I generally do rides of about 50miles or abit more. Haven't done any crazy distances.

It wasn't on that bike, I've hardly used the Cannondale yet. It's not set up properly yet, only got it in September as my summer bike.

It was on my silver CDF, had a bike fit a couple of years ago at Pearsons. Knee had been fine beforehand, it's been a couple of years since it played up due to over-use. 

Think I averaged 15mph so not that quick!


----------



## vickster (12 Dec 2016)

Pearsons in Sheen have physio services, might be worth booking an appointment

http://www.pearsoncycles.co.uk/summit-wellbeing/


----------



## ColinJ (12 Dec 2016)

I got a cleat position wrong once but didn't notice until halfway through a 20 mile ride, by which time I had done sufficient damage to my knee for it to hurt for a couple of months after that! It isn't hard for incorrect bike/cleat setup to cause pain.

The other time I developed knee pain was when I was very overweight. The strain of carting the blubber about was making my knees pack up. I lost several stone and the pain just went away. Is your weight ok?


----------



## dim (12 Dec 2016)

too much too soon .... 50 miles is a long way for someone who is not bike fit .... plus the bike is not set up correctly (thats what gives the knee pain) or the cycling technique is wrong (grinding instead of spinning) and you are pedalling stronger with one leg

get a proper bike fit .... not cheap but from what I have read on other forums, the Guru fit is well worth the money if you are very serious about cycling but suffer discomfort as the bike is not set up properly :

http://www.sigmasport.co.uk/bike-fi...vd3gDqepgaAhu_8P8HAQ&gclsrc=aw.ds#the-process

http://cadenceperformance.com/services/bike-fit/retul/







you could always try the Eddy bike fit calculator (thats what I used when I started off and it's pretty accurate (use the Eddy bike fit calcs ( it gives 3 different sets of dimensions, but the Eddy fit is the most comfortable (for me) ...

Dataset entries:
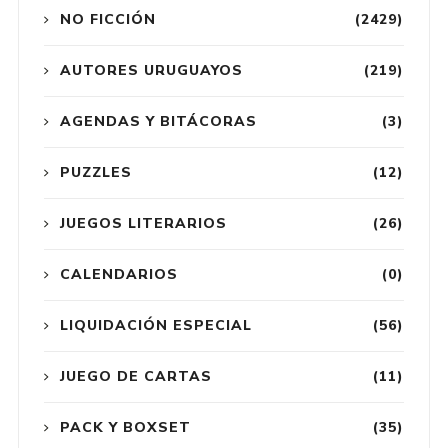
NO FICCIÓN
(2429)
AUTORES URUGUAYOS
(219)
AGENDAS Y BITÁCORAS
(3)
PUZZLES
(12)
JUEGOS LITERARIOS
(26)
CALENDARIOS
(0)
LIQUIDACIÓN ESPECIAL
(56)
JUEGO DE CARTAS
(11)
PACK Y BOXSET
(35)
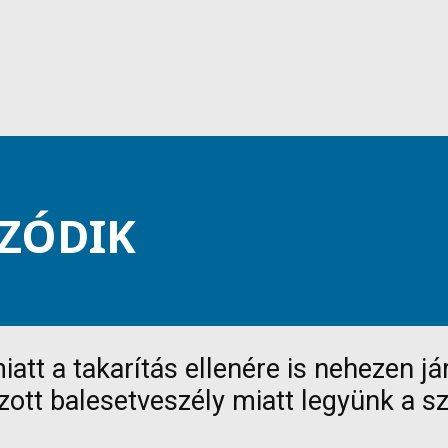
ZÓDIK
att a takarítás ellenére is nehezen j
zott balesetveszély miatt legyünk a s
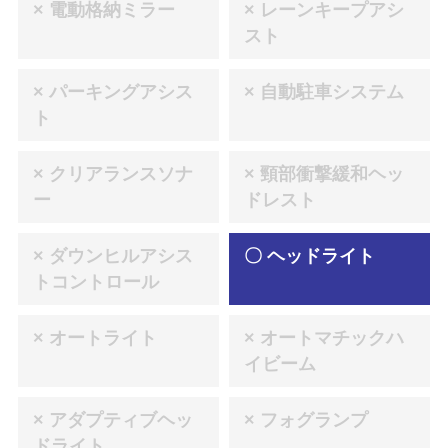
× 電動格納ミラー
× レーンキープアシ
スト
× パーキングアシス
× 自動駐車システム
ト
× クリアランスソナ
× 頸部衝撃緩和ヘッ
ー
ドレスト
× ダウンヒルアシス
〇 ヘッドライト
トコントロール
× オートライト
× オートマチックハ
イビーム
× アダプティブヘッ
× フォグランプ
ドライト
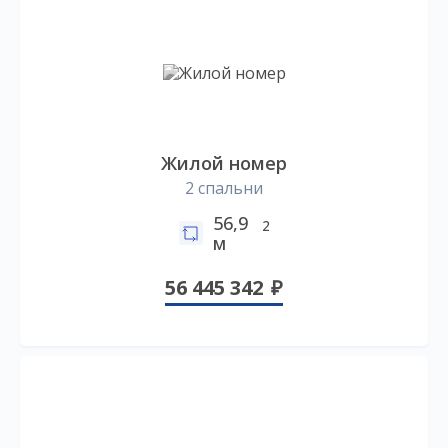
Жилой номер
2 спальни
56,9
2
м
56 445 342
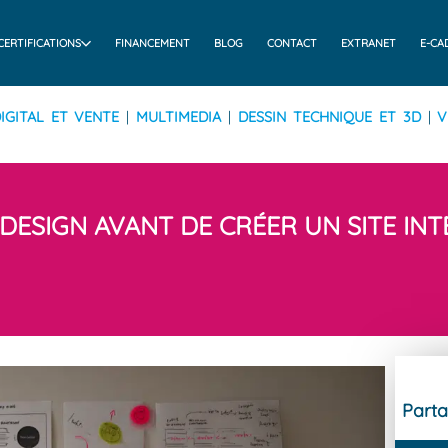
CERTIFICATIONS
FINANCEMENT
BLOG
CONTACT
EXTRANET
E-CA
IGITAL ET VENTE
|
MULTIMEDIA
|
DESSIN TECHNIQUE ET 3D
|
V
DESIGN AVANT DE CRÉER UN SITE IN
Parta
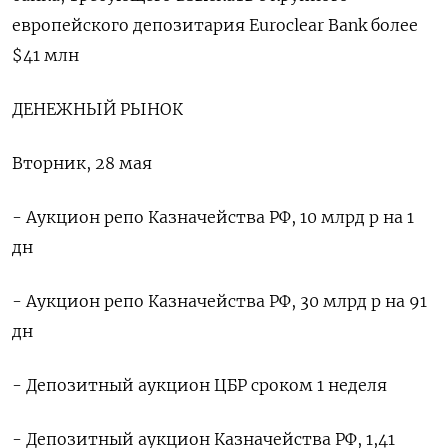
европейского депозитария Euroclear Bank более
$41 млн
ДЕНЕЖНЫЙ РЫНОК
Вторник, 28 мая
- Аукцион репо Казначейства РФ, 10 млрд р на 1
дн
- Аукцион репо Казначейства РФ, 30 млрд р на 91
дн
- Депозитный аукцион ЦБР сроком 1 неделя
- Депозитный аукцион Казначейства РФ, 1,41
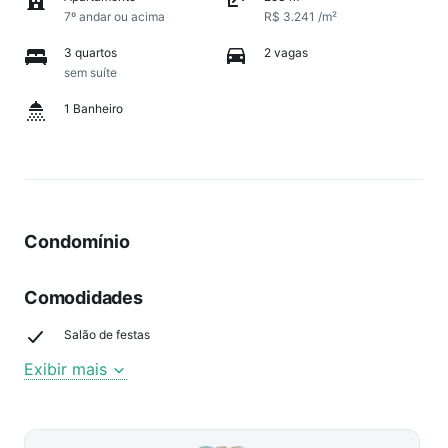
7º andar ou acima
R$ 3.241 /m²
3 quartos
2 vagas
sem suíte
1 Banheiro
Condomínio
Comodidades
Salão de festas
Exibir mais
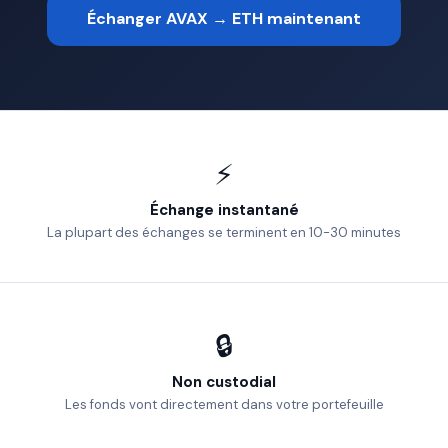
Échanger AVAX → ETH maintenant
⚡
Échange instantané
La plupart des échanges se terminent en 10-30 minutes
🔒
Non custodial
Les fonds vont directement dans votre portefeuille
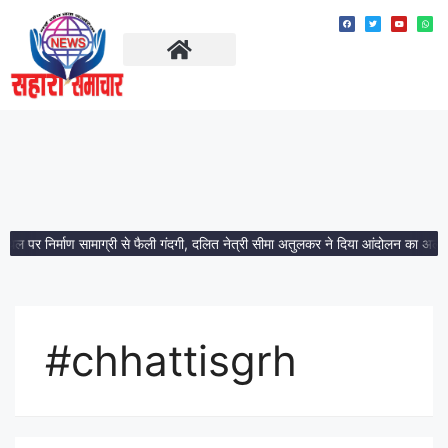
ताज़ा खबरें
मध्य प्रदेश
्थल पर निर्माण सामाग्री से फैली गंदगी, दलित नेत्री सीमा अतुलकर ने दिया आंदोलन का अल्ट
#chhattisgrh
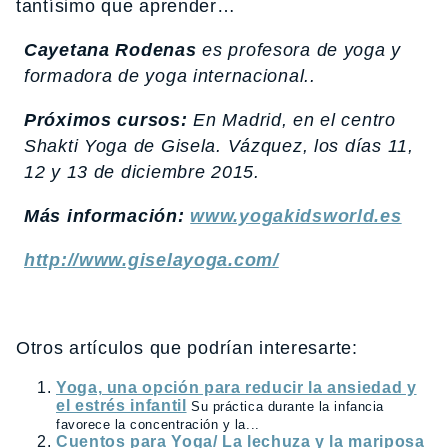
tantísimo que aprender…
Cayetana Rodenas
es profesora de yoga y
formadora de yoga internacional..
Próximos cursos:
En Madrid, en el centro
Shakti Yoga de Gisela. Vázquez, los días 11,
12 y 13 de diciembre 2015.
Más información:
www.yogakidsworld.es
http://www.giselayoga.com/
Otros artículos que podrían interesarte:
Yoga, una opción para reducir la ansiedad y
el estrés infantil
Su práctica durante la infancia
favorece la concentración y la...
Cuentos para Yoga/ La lechuza y la mariposa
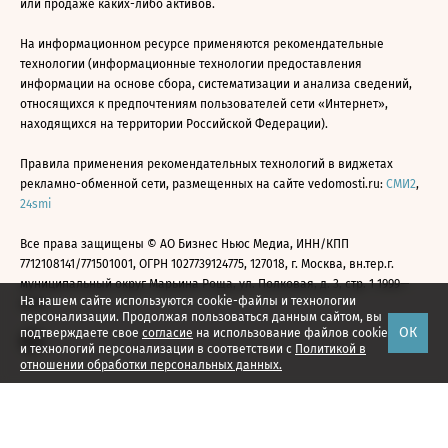
или продаже каких-либо активов.
На информационном ресурсе применяются рекомендательные
технологии (информационные технологии предоставления
информации на основе сбора, систематизации и анализа сведений,
относящихся к предпочтениям пользователей сети «Интернет»,
находящихся на территории Российской Федерации).
Правила применения рекомендательных технологий в виджетах
рекламно-обменной сети, размещенных на сайте vedomosti.ru:
СМИ2
,
24smi
Все права защищены © АО Бизнес Ньюс Медиа, ИНН/КПП
7712108141/771501001, ОГРН 1027739124775, 127018, г. Москва, вн.тер.г.
муниципальный округ Марьина Роща, ул. Полковая, д. 3, стр. 1 1999—
На нашем сайте используются cookie-файлы и технологии
2026
персонализации. Продолжая пользоваться данным сайтом, вы
ОК
подтверждаете свое
согласие
на использование файлов cookie
и технологий персонализации в соответствии с
Политикой в
отношении обработки персональных данных.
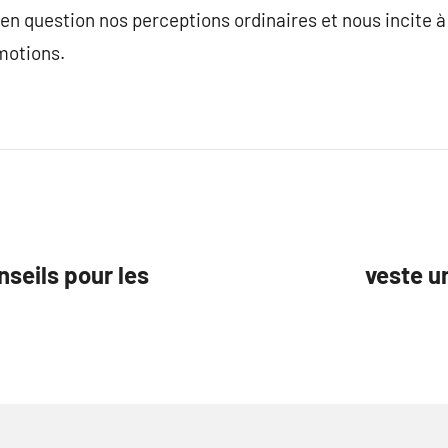
 en question nos perceptions ordinaires et nous incite 
motions.
nseils pour les
veste un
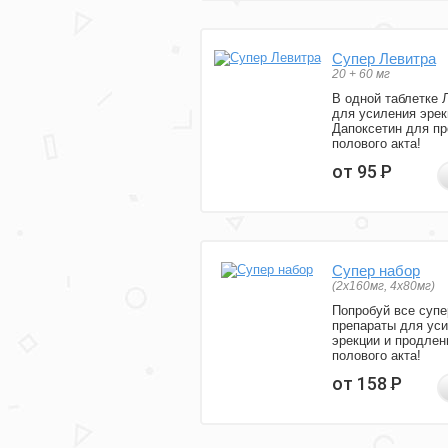
Супер Левитра
20 + 60 мг
В одной таблетке 
для усиления эрек
Дапоксетин для п
полового акта!
от 95
Р
Супер набор
(2х160мг, 4х80мг)
Попробуй все супе
препараты для ус
эрекции и продлен
полового акта!
от 158
Р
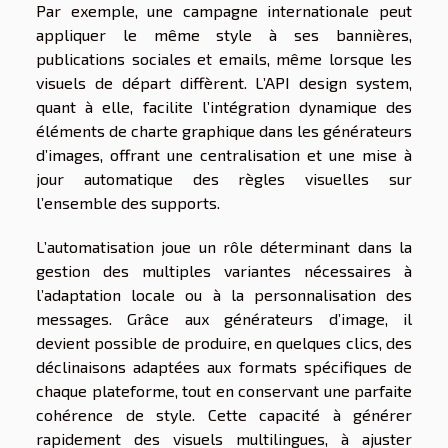
Par exemple, une campagne internationale peut
appliquer le même style à ses bannières,
publications sociales et emails, même lorsque les
visuels de départ diffèrent. L’API design system,
quant à elle, facilite l’intégration dynamique des
éléments de charte graphique dans les générateurs
d’images, offrant une centralisation et une mise à
jour automatique des règles visuelles sur
l’ensemble des supports.
L’automatisation joue un rôle déterminant dans la
gestion des multiples variantes nécessaires à
l’adaptation locale ou à la personnalisation des
messages. Grâce aux générateurs d’image, il
devient possible de produire, en quelques clics, des
déclinaisons adaptées aux formats spécifiques de
chaque plateforme, tout en conservant une parfaite
cohérence de style. Cette capacité à générer
rapidement des visuels multilingues, à ajuster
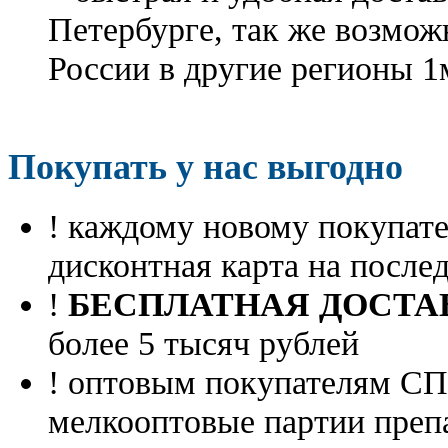
Петербурге, так же возмож
России в другие регионы 1
Покупать у нас выгодно
! каждому новому покупа
дисконтная карта на посл
!
БЕСПЛАТНАЯ ДОСТА
более 5 тысяч рублей
! оптовым покупателям 
мелкооптовые партии преп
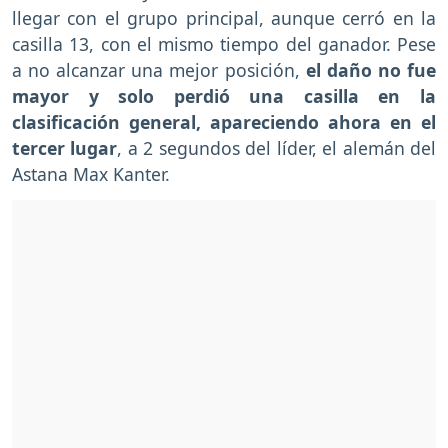
llegar con el grupo principal, aunque cerró en la
casilla 13, con el mismo tiempo del ganador. Pese
a no alcanzar una mejor posición,
el daño no fue
mayor y solo perdió una casilla en la
clasificación general, apareciendo ahora en el
tercer lugar
, a 2 segundos del líder, el alemán del
Astana Max Kanter.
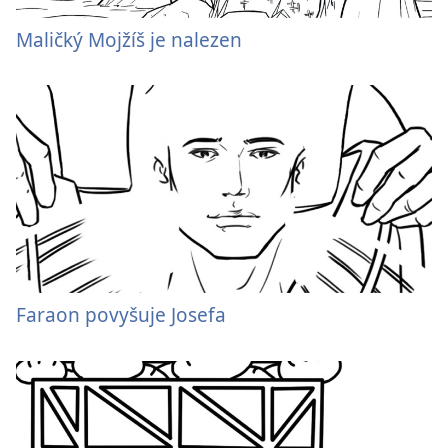
Maličký Mojžíš je nalezen
Faraon povyšuje Josefa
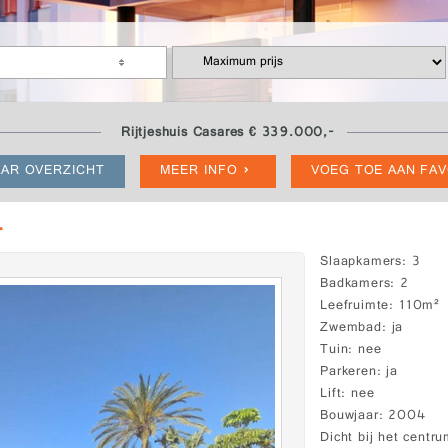
Rijtjeshuis Casares € 339.000,-
AR OVERZICHT
MEER INFO
VOEG TOE AAN FA
-
Slaapkamers
3
Badkamers
2
Leefruimte
110m²
Zwembad
ja
Tuin
nee
Parkeren
ja
Lift
nee
Bouwjaar
2004
Dicht bij het centr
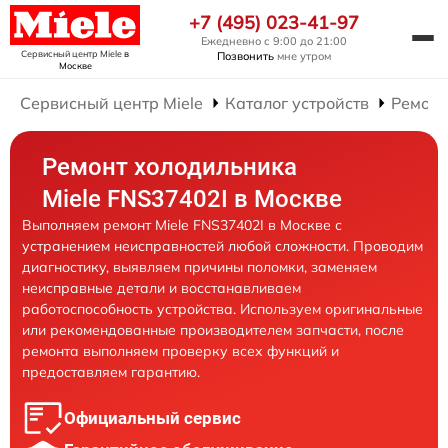
+7 (495) 023-41-97
Ежедневно с 9:00 до 21:00
Сервисный центр Miele
в
Позвонить
мне утром
Москве
Сервисный центр Miele
Каталог устройств
Ремонт
Ремонт холодильника
Miele FNS37402I в Москве
Выполняем ремонт Miele FNS37402I в Москве с
устранением неисправностей любой сложности. Проводим
диагностику, выявляем причины поломки, заменяем
неисправные детали и восстанавливаем
работоспособность устройства. Используем оригинальные
или рекомендованные производителем запчасти, после
ремонта выполняем проверку всех функций и
предоставляем гарантию.
Официальный сервис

What you should do: Continue the forum thread about knee pain and bike fit from the point where it ends.

Reply:
http://www.competitivecyclist.com/Store/catalog/fitCalculatorBike.jsp#type


----------



## screenman (12 Dec 2016)

I have had pain in either my left foot or more recently my right ankle whilst cycling for over 30 years now. I have right knee arthritis, but I am not giving in.


----------



## Rustybucket (12 Dec 2016)

vickster said:


> Pearsons in Sheen have physio services, might be worth booking an appointment
> 
> http://www.pearsoncycles.co.uk/summit-wellbeing/




Thanks - Think I'm going to try somewhere closed to where I work in London, so can go at lunchtime


ColinJ said:


> I got a cleat position wrong once but didn't notice until halfway through a 20 mile ride, by which time I had done sufficient damage to my knee for it to hurt for a couple of months after that! It isn't hard for incorrect bike/cleat setup to cause pain.
> 
> The other time I developed knee pain was when I was very overweight. The strain of carting the blubber about was making my knees pack up. I lost several stone and the pain just went away. Is your weight ok?



Yeah weight is fine, 136lbs and I'm just over 6 foot! 

I'm going to check out the bike store in Windsor for a bike fit next week.


----------



## vickster (12 Dec 2016)

dim said:


> too much too soon .... 50 miles is a long way for someone who is not bike fit .... plus the bike is not set up correctly (thats what gives the knee pain) or the cycling technique is wrong (grinding instead of spinning) and you are pedalling stronger with one leg
> 
> get a proper bike fit .... not cheap but from what I have read on other forums, the Guru fit is well worth the money if you are very serious about cycling but suffer discomfort as the bike is not set up properly :
> 
> ...



He says he's had a bike fit previously


----------



## vickster (12 Dec 2016)

Rustybucket said:


> Thanks - Think I'm going to try somewhere closed to where I work in London, so can go at lunchtime
> 
> 
> Yeah weight is fine, 136lbs and I'm just over 6 foot!
> ...


Go see Nicole at pelotonphysio, she practices in Putney (Near station on Staines line iirc) and near Blackfriars  v good cycling specialist physio, does on bike assessments too


----------



## NorthernDave (12 Dec 2016)

I caused myself knee problems by grinding away in too high a gear, when I should have dropped it down a couple to spin. I thought that working harder would give me a better work out, and it cost me a month off the bike and it's still not 100% now over a year on.
And I was told by a physio that around 80% of the cyclists she treats with knee problems are due to poorly set up cleats...


----------



## dim (12 Dec 2016)

vickster said:


> He says he's had a bike fit previously



well obviously things never worked out according to the bike fit .... would be good if he tells us where he had the bike fit and how it was performed (you can have a bike fit done at Halfords by a teenager)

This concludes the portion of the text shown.